The only other purpose of allowing characters like this would be formatting which should not be part of a phrase.
Such formatting is not applicable to all contexts (e.g. HTML)
Since it is not a translatable entity translators are likley to miss it and break your format.
Same text with different formatting becomes a new, redundant, phrase.
Doing internal formatting via bracket notation’s output() methods address the first 2 completely and the third one most of the time (it can be “completely” if you give it a little thought first).
It is easy for a developer to miss the subtle difference and get it wrong.
Surrounding whitespace is likely a sign that partial phrases are in use.

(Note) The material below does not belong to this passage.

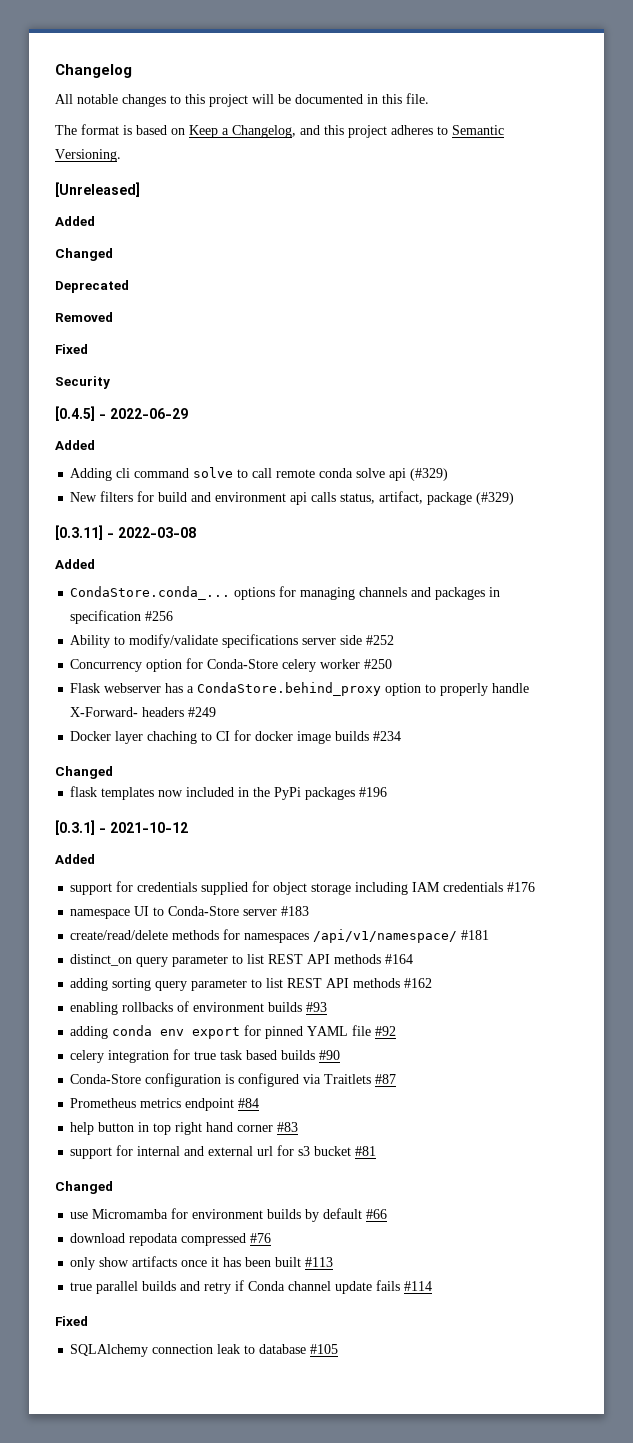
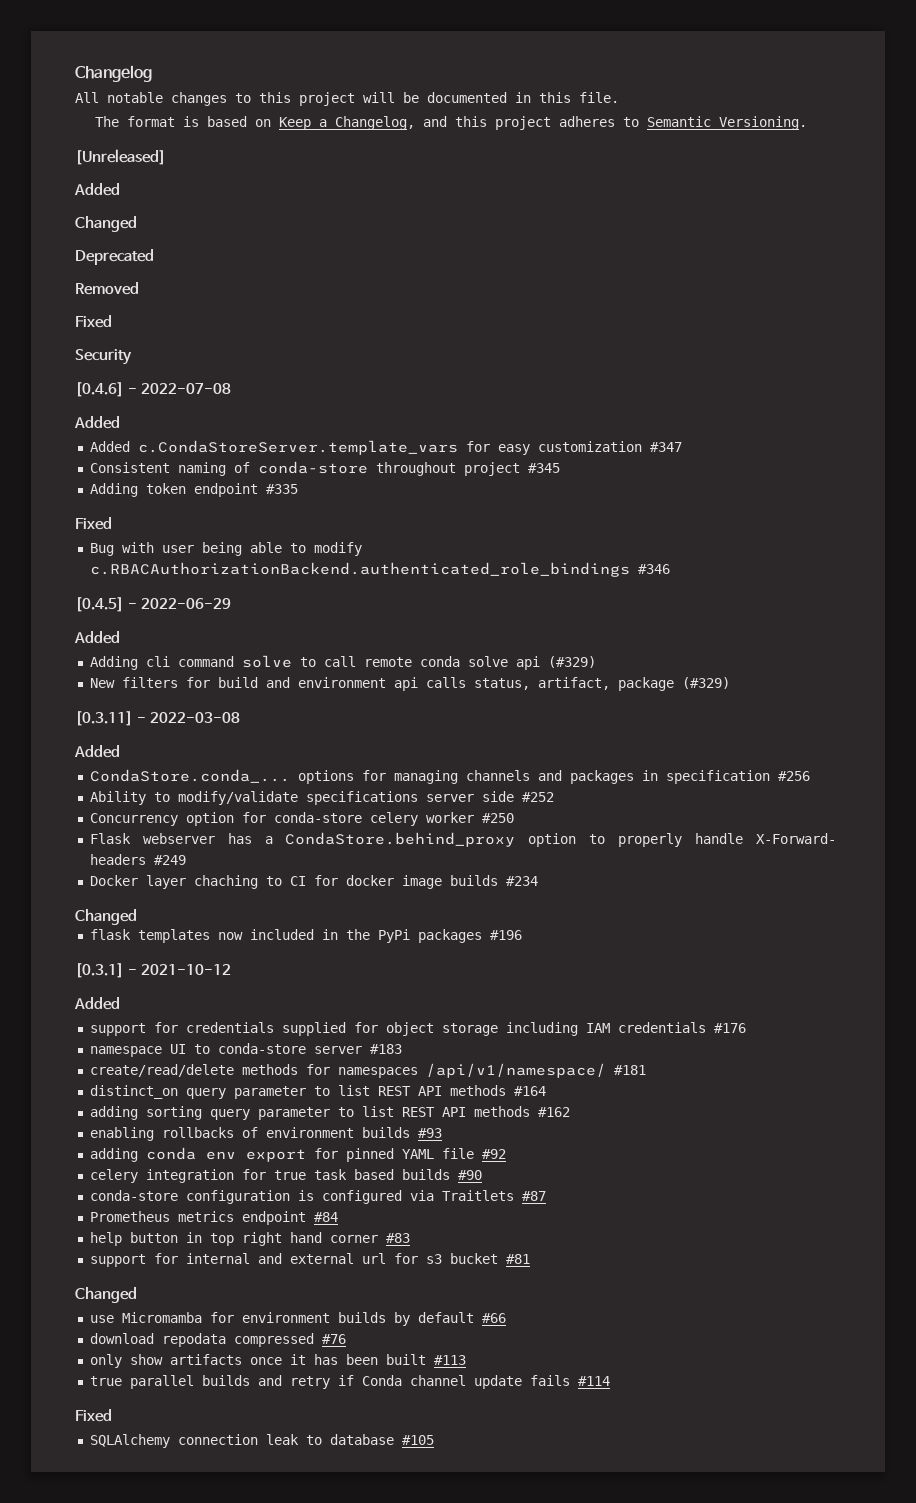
(110, 382) none -> [75,382,232,397] [74,416,120,429] [89,440,682,455] [89,461,560,476] [89,483,298,497] [75,517,112,530] [89,542,362,556] [89,562,670,577] // [0.4.6] - 2022-07-08 // Added // Added c.CondaStoreServer.template_vars for easy customization #347 // Consistent naming of conda-store throughout project #345 // Adding token endpoint #335 // Fixed // Bug with user being able to modify c.RBACAuthorizationBackend.authenticated_role_bindings #346
[207,659,279,669] Conda-Store -> [273,812,362,823] conda-store
[168,906,240,916] Conda-Store -> [217,1043,306,1054] conda-store
[70,1074,142,1084] Conda-Store -> [89,1190,178,1201] conda-store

That being the case we simplify consistently by using single space and non-break-space characters inside the string (and the beginning if it starts with an ellipsis).
possible violations
- Invalid whitespace-like characters
-
The string contains white space characters besides space and non-break-space, invisible characters, or control characters.
These will be turned into “[comment,invalid char UxNNNN]” (where NNNN is the Unicode code point) so you can find them visually.
- Beginning white space
-
These are removed.
This accounts for strings beginning with an ellipsis which should be preceded by one space.
- Beginning ellipsis space should be a normal space
-
If a string starts with an ellipsis it should be a normal space. A non-break-space implies formatting or concatenation of 2 partial phrases, ick!
- Trailing white space
-
These are removed.
- Multiple internal white space
-
These are collapsed into a single space.
possible warnings
None